Le récepteur
de Alexandre Bourbaki

critiqué par CC.RIDER, le 22 janvier 2015
( - 66 ans)


La note:  étoiles
Un conte naïf
L'oncle Robert, fantassin du régiment des Fusiliers de Mont Royal a été blessé par un éclat d'obus à l'été 1943 quelque part en Europe. Après une opération qui a consisté à lui installer une plaque de métal dans la tête, il rentre au Canada par le port d'Halifax avec un convoi de blessés de guerre. Il prend le train pour Montréal, ville où il habitait. A la gare, personne ne l'attend. Chez lui, sa maison a servi de refuge à toute sa famille et on lui trouve difficilement de la place. Tout le monde travaille pour la défense. Lui, ne sait pas quoi faire de ses journées. D'autant plus qu'il entend des voix qui parlent en turc ou en russe ainsi que des polkas. Vite on lui installe un cornet dans l'oreille pour que le malheureux fasse office de poste de radio et permette à tout le quartier de danser sur les airs qu'il diffuse. Tout va bien jusqu'au jour où l'oncle Gaston revient lui aussi de la guerre avec une blessure tout à fait semblable...

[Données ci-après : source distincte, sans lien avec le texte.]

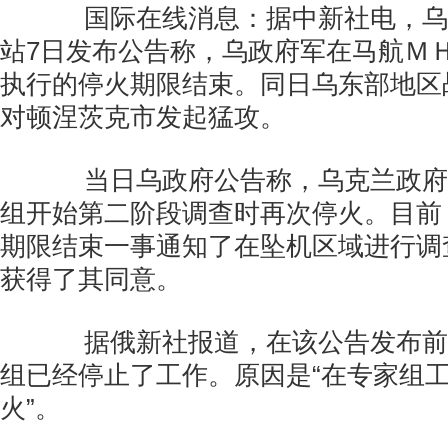
国际在线消息：据中新社电，乌
站7日发布公告称，乌政府军在马航ＭＨ
执行的停火期限结束。同日乌东部地区
对顿涅茨克市发起猛攻。
当日乌政府公告称，乌克兰政府
组开始第二阶段调查时再次停火。目前
期限结束一事通知了在坠机区域进行调
获得了其同意。
据俄新社报道，在该公告发布前
组已经停止了工作。原因是“在专家组
火”。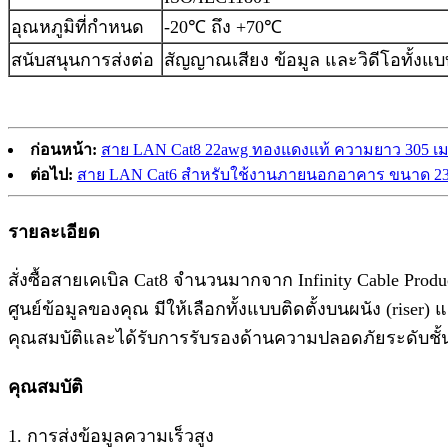
อุณหภูมิที่กำหนด
-20℃ ถึง +70℃
สนับสนุนการส่งต่อ
สัญญาณเสียง ข้อมูล และวิดีโอทั้งแ
ก่อนหน้า:
สาย LAN Cat8 22awg ทองแดงแท้ ความยาว 305 เม
ต่อไป:
สาย LAN Cat6 สำหรับใช้งานภายนอกอาคาร ขนาด 2
รายละเอียด
สั่งซื้อสายเคเบิล Cat8 จำนวนมากจาก Infinity Cable Pro
ศูนย์ข้อมูลของคุณ มีให้เลือกทั้งแบบติดตั้งบนผนัง (ris
คุณสมบัติและได้รับการรับรองด้านความปลอดภัยระดับช
คุณสมบัติ
1. การส่งข้อมูลความเร็วสูง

« Le récepteur » est un récit amusant conté avec une certaine naïveté ou ingénuité parfaitement maîtrisée qui le rend encore plus touchant. Outre l'humour, cette histoire permet de se plonger dans l'ambiance très particulière de cette époque. Le Canada mène un gros effort de guerre. Tous les hommes sont partis se battre sur le continent. Les femmes font tourner les usines d'armement avec un courage remarquable. La famille est si pauvre qu'elle n'a même pas un gramophone à sa disposition. Aussi est-ce une chance inespérée de découvrir le talent caché de l'oncle. Un joli conte picaresque et poétique fort bien écrit et très agréable à lire.